Someone at Thanksgiving was pretty sure she heard "Mama, get down" - but it sounded to me like three mumbles strung together. However, she works with 2 - 4 year olds so she may have a better ear than I for the mumbles speech of young children. I feel so worthless, being his Mom and completely uncertain if and what my son is saying. Where is my unique, psychic link? Where is my basic understanding? I should be in tandem with this mind, not bewildered.

Scott and I strain to hear Up, Down, More, Mine, Water, Drink, Mama, Dada. And yet we remain uncertain if we've really heard anything at all. Mostly what we here is "Da!"

I pictured our 18 month visit with a mute Owen. At our 15 month appointment, the pediatrician said, "we'll start to worry if he hasn't said anything at 18 months". That was enough to get me worried right away. Mama and Dada are usually some of the first words said, and babies will say them as early as a year. I'd say "Mama" to Owen, and he'd giggle and say "Da!" at me. Like I was daft. I was Da!

16 months. 17 months. Tick, tick, tick. My mother pointed out that I and all my siblings were very late talkers, so that I should be patient. Okay, no pressure. He seems to be progressing normally and in fact is extremely dexterous and physical. Not all kids are as good at kicking a ball around the house, or stacking 5 or 6 blocks as 12 months. Not that age really matters, but it reassured me that he was on track.

And I took comfort in the fact that Owen seems to understand a great deal.

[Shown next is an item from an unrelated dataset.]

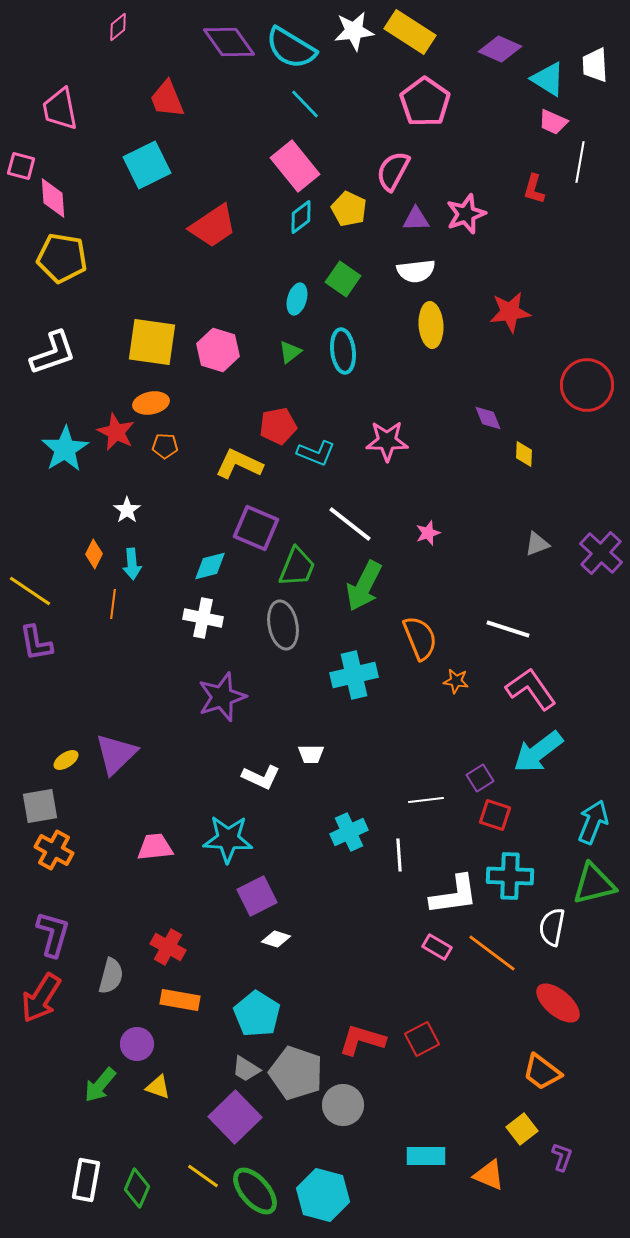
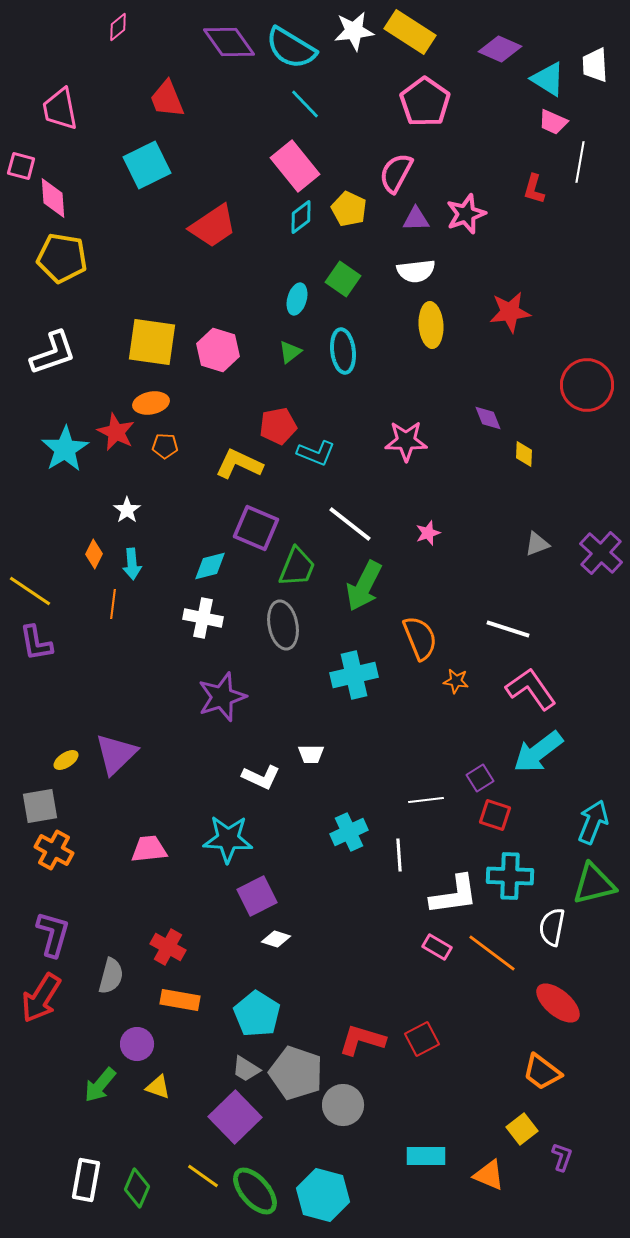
pink semicircle at (393, 171): moved 3 px right, 2 px down
pink star at (387, 441): moved 19 px right
pink trapezoid at (155, 847): moved 6 px left, 2 px down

Reading his books, he has gone from identifying just cat and dog and ball, to also identifying bunny and horse and cow and pig and sheep, and train and Thomas and Harold and Sir Topham Hatt, and lion and tiger and tree and elephant. I'll ask him to switch hands and he does it (since he must always be holding something, this is useful when we have to dress him). He can retrieve his ball or a book on command, and he understands that "blue plate" means dinner. I ask him to wave, and he will. All of it has been reassuring.

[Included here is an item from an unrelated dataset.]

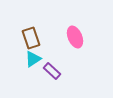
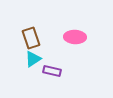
pink ellipse: rotated 65 degrees counterclockwise
purple rectangle: rotated 30 degrees counterclockwise
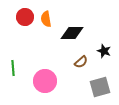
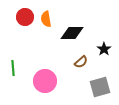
black star: moved 2 px up; rotated 16 degrees clockwise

Yesterday Owen was holding a wind-up elephant and I could make out Elle-Ah-mumble. I started to think that Owen really has been talking and that while his words are hard to make out, it's not random gibberish that he's spouting. (At least, not anymore.) We've been waiting for the convergence of speech and understanding.

This morning, he looked me right in the eye and said "Mama!" and poked me a couple of times. As if he felt I were dim and he wanted to be really, really clear so that I got it. Then a minute later, he looked at Scott and said "Dada!" and poked him. It was astonishing.

Scott and I are happy campers indeed.